__Stated problem__
Answer these from the Netflix article below:
(a) In what year did Netflix introduce streaming?
(b) Which two regions had the fastest sales growth from 2017 to 2023, and at what CAGR?
(c) How many paid members did Netflix have in 2023?

__Page excerpt__
⁂

Netflix Inc (Netflix) offers subscriptions where members enjoy TV series, games, and films across a wide range of genres and languages as much as they want, at any where, any time in 190+ countries worldwide. As I write, Netflix is valued at US$ 293.4 billion in market capitalisation. In this article, I’ll share 5 major things that I discovered after studying Netflix’s annual reports. They are as follows: 


1. Geographical Markets

Netflix began renting DVDs by mail in 1997. Then, it went public in 2002. Netflix subsequently introduced streaming in 2007, offering members unlimited access to entertainment with membership fees. Today, the fees range between US$ 1 – US$ 28 per month and such fees now contribute 100% of its revenues as Netflix had discontinued its DVD business in 2023. 


Beginning in the US, Netflix subscriptions are now available in 4 regions namely, (1) the US and Canada, (2) EMEA, (3) Latin America and (4) Asia Pacific. In terms of revenues, the US and Canada remain the largest contributor to Netflix’s sales in 2023. The EMEA and Asia Pacific regions contributed the fastest sales growth at a CAGR of 28.34% and 36.73% in 2017-2023 respectively. 

Note: 
EMEA refers to Europe, Middle East, and Africa. 


2. Membership + Monthly Revenue

In 2014-2023, the number of Netflix’s paid membership has grown at a CAGR of 18.98% from 54.5 million to 260.3 million. This is mainly attributed to growth in subscribers in all regions, particularly EMEA and Asia Pacific regions where their growth rates were the fastest and exceeded the US, Canada and Latin America.

⁂

__Dataset excerpt__
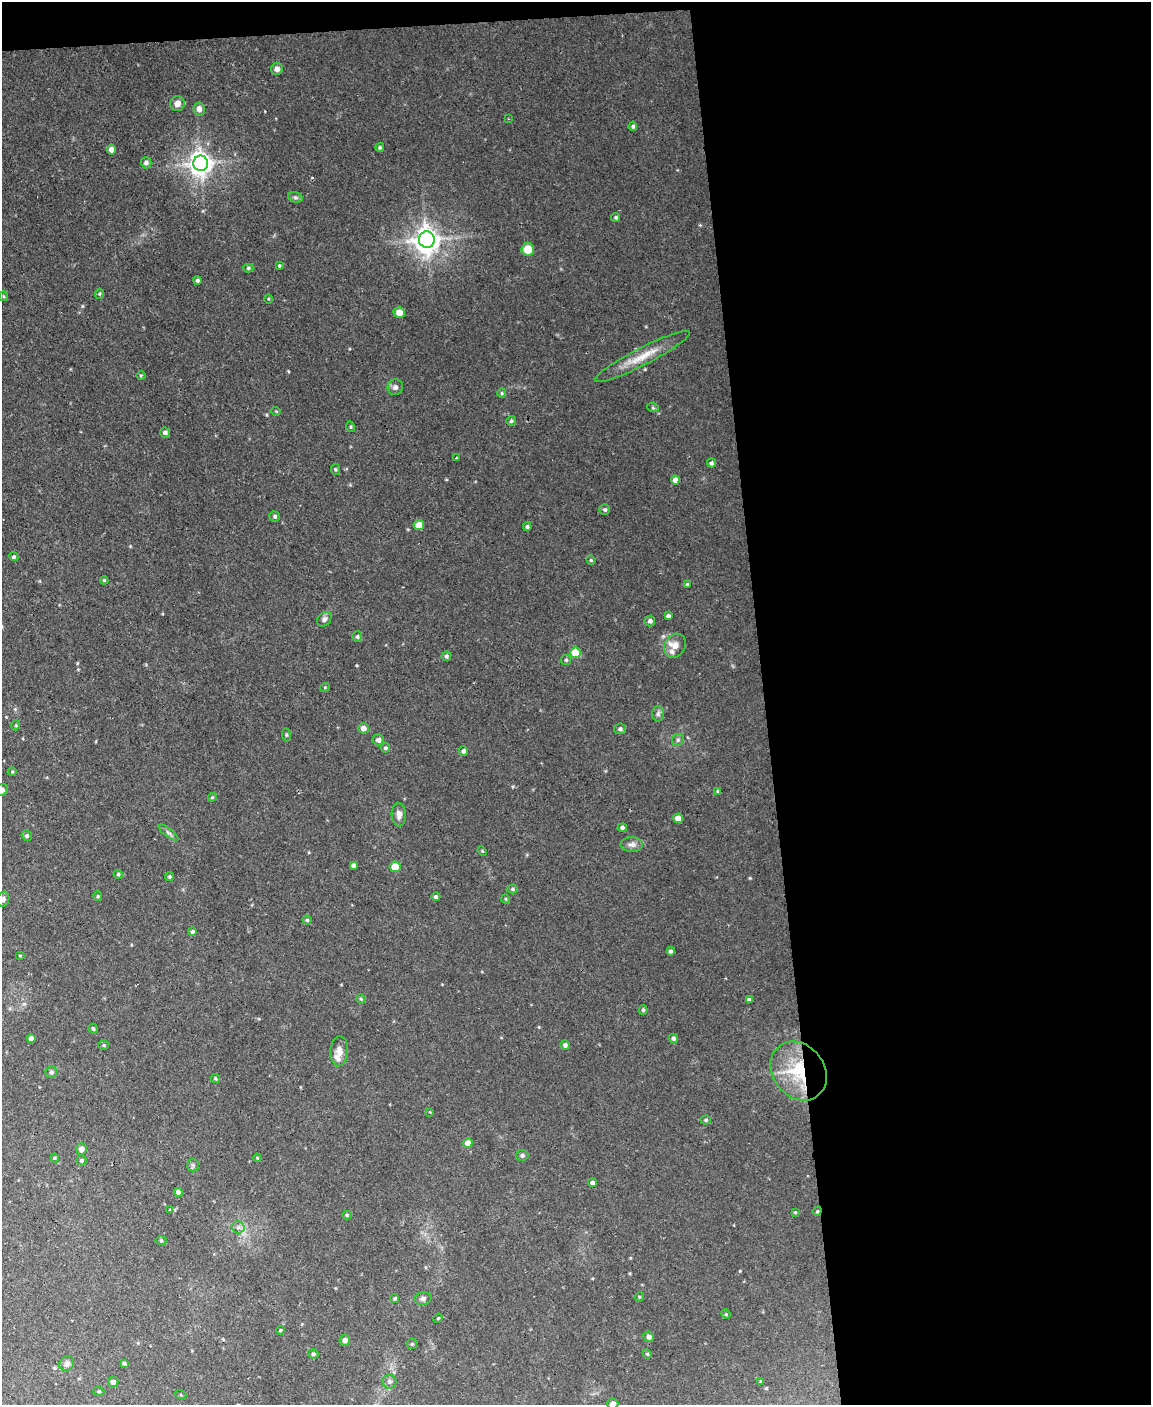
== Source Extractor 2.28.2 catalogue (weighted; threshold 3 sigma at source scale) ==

⁂

__Answer in full__
(a) 2007
(b) EMEA at 28.34% and Asia Pacific at 36.73%
(c) 260.3 million